From East Timor to Scotland. How Karst Organics are shortening the coffee supply chain.

From East Timor to Scotland. How Karst Organics are shortening the coffee supply chain.

Most of us will never be able to physically visit the mountains and coral reefs of East Timor, 700 km north of Australia (although we can dream). Drinking a coffee grown in the country, however, can teleport us there—even for the briefest moment. So let us introduce you to our new East Timor Hatuhei, celebrating our second year in partnership with Karst Organics. Delightful notes of butterscotch, sticky date, and lemon sherbet characterise this collaboration between Karst and the 26 producers of the Hatuhei Co-operative based in the country’s Letefoho district.

Started by husband and wife team Stewart Hamilton-Deans and Kar Yee Cheung, Karst Organics spends much of the year on the ground in East Timor, working closely and building relationships with their producer partners in the mountains of Letefoho. Karst focuses on transparency and quality, as well as a drive to showcase the country’s emergent speciality coffee sector.

“We are trying to remove as many steps in the supply chain as possible,” Kar Yee explains. “So we pay each individual farmer at the farm gate—when we pick up the coffee, we pay straight away—then from there we go through all the processing, and we pay for the shipment to the UK, and we import it ourselves.”

“We’re probably the smallest coffee exporter in the world,” Stewart continues with a laugh.

East Timor has had a long history of colonisation, domination, and struggle for independence, the shadows of which are still visible today. Coffee was first brought to the island by Portuguese occupiers, who used it as an export crop alongside the much-sought-after sandalwood. Today, coffee continues to be a hugely important part of the country’s economy, second only to oil and gas in terms of exports, with nearly a third of East Timor’s households growing coffee in some form.

“For the farmers that we work with directly,” Stewart says, “all of them without exception will rely on the coffee harvest for 100% of their household revenue. There are no other sources of income there; they’re all subsistence farmers.”

What Stewart and Kar Yee are interested in is sustainable growth, and looking to invest in the communities with whom they work—by using a transparent pay structure, and also by building a processing facility to employ local people and widen their reach to producers who aren’t able to process their coffee themselves.

“The main reason we set up the company,” Kar Yee continues, “is because we wanted to support the farmers, for them to be able to have a better life and a more consistent way of getting their income.”

Two elements set East Timor’s coffee production apart from its coffee-growing neighbors. One is the Timor Hybrid, a unique hybrid cultivar that came about spontaneously from the cross breeding of an Arabica and Robusta plant—combining the sought-after complexity and sweetness of Arabica with the sturdiness and disease-resistance of Robusta.

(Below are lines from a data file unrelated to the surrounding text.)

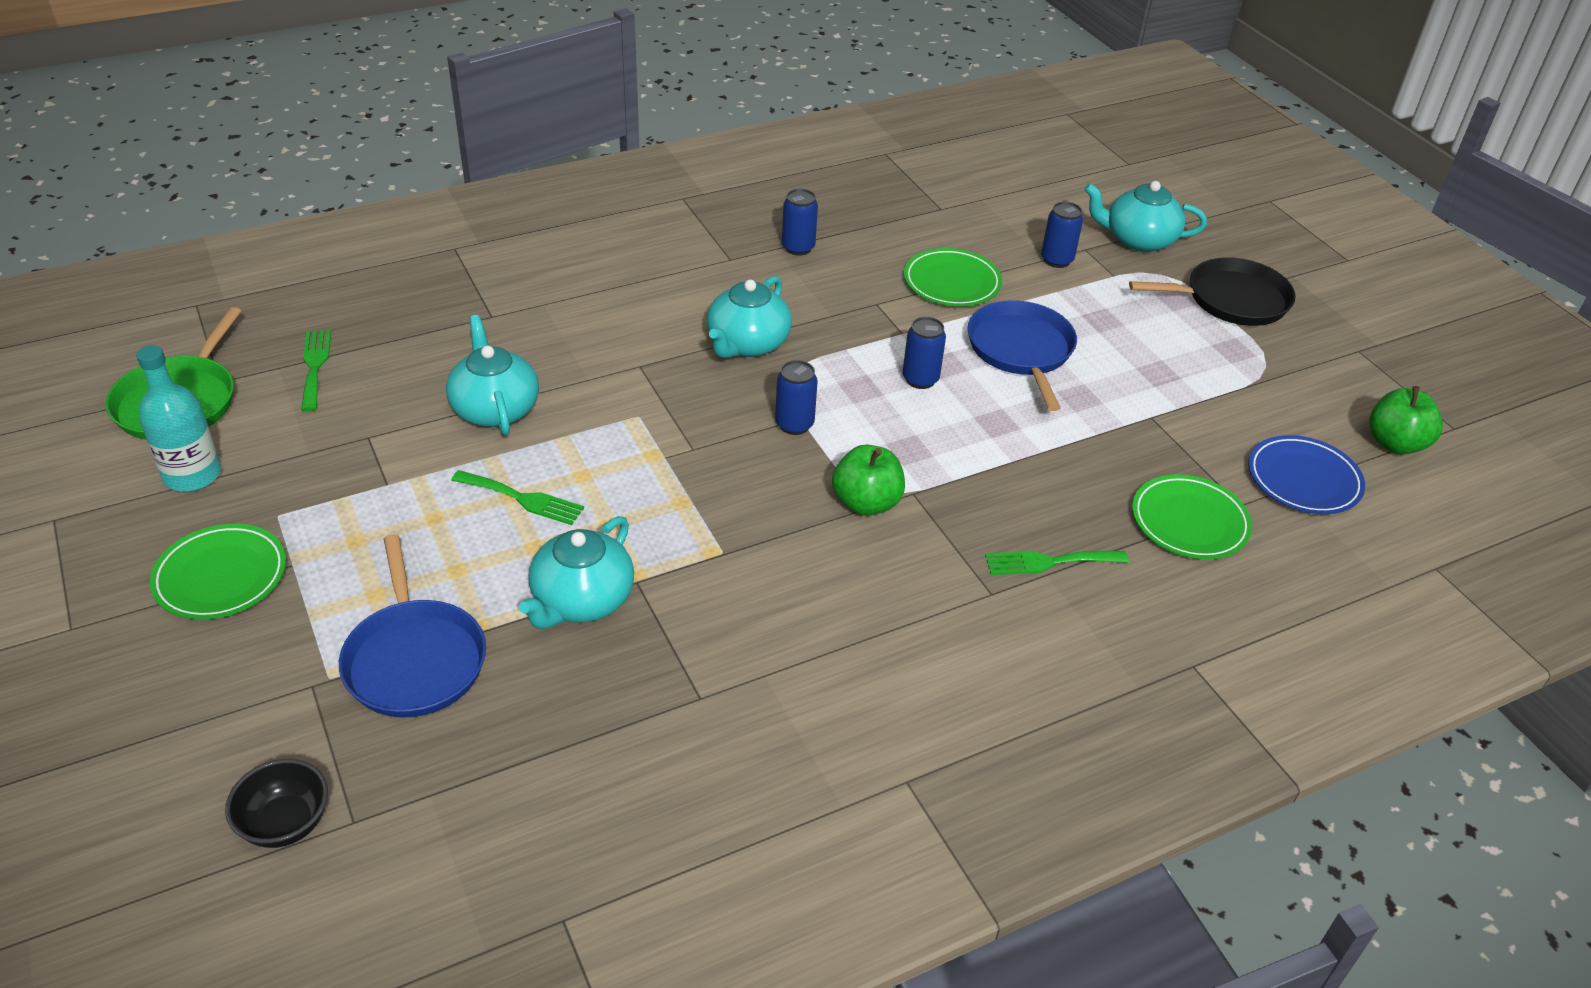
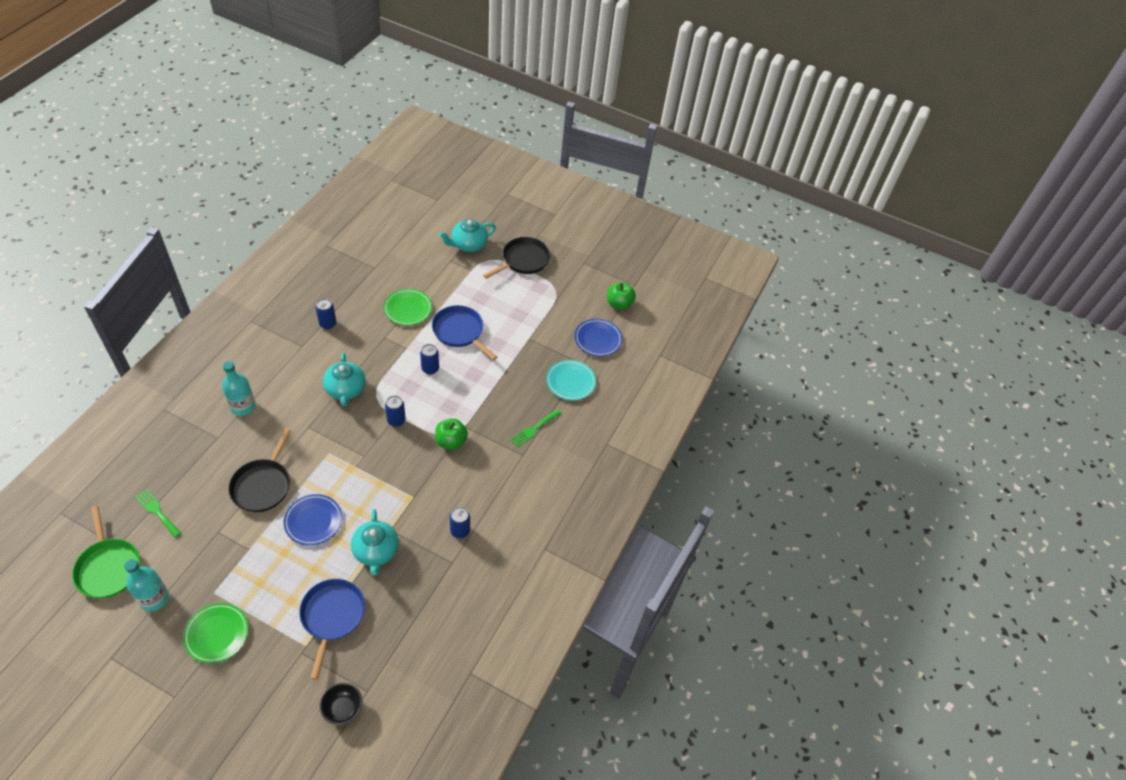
camera: 40 degrees left, 10 degrees up
(414, 659) = (332, 616): blue pan -> blue pan turned 120 degrees counterclockwise
(495, 409) = (263, 485): turquoise teapot -> black pan
(522, 499) = (313, 521): green fork -> blue plate
(567, 294) = (243, 406): none -> turquoise bottle
(1056, 260) = (442, 273): blue can -> blue can (460, 531)
(1189, 522) = (570, 382): green plate -> turquoise plate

The Timor Hybrid has been crossbred with other varieties to utilise its robustness, and its hardiness is seen as a possible weapon in the fight against climate change.

The other distinguishing feature of East Timor is that the whole country is “organic by default”, with a distinct lack of man-made fertilisers or pesticides, and potentially the only country in the world to produce exclusively organically-grown coffee.

“Everybody, certainly in Letefoho, is so connected to the land,” Stewart says. “They all work the land every day, the land provides for their food. And one day there will be a point where pesticides will be introduced, but I think there’ll be a backlash from many farmers just because of the way they value the land and respect it.”

It’s a connection that Karst Organics aims to cultivate, to develop years-long relationships with the skilled producers who grow the coffee they export.

“It’s not that we’re just a buyer coming in and buying their coffee,” Kar Yee says. “It’s more that we’re working together, we are partners. That’s our commitment to them. And in return, their commitment is that they will continue to process high quality coffee and continue to work with us to provide the speciality coffee that they’re producing.”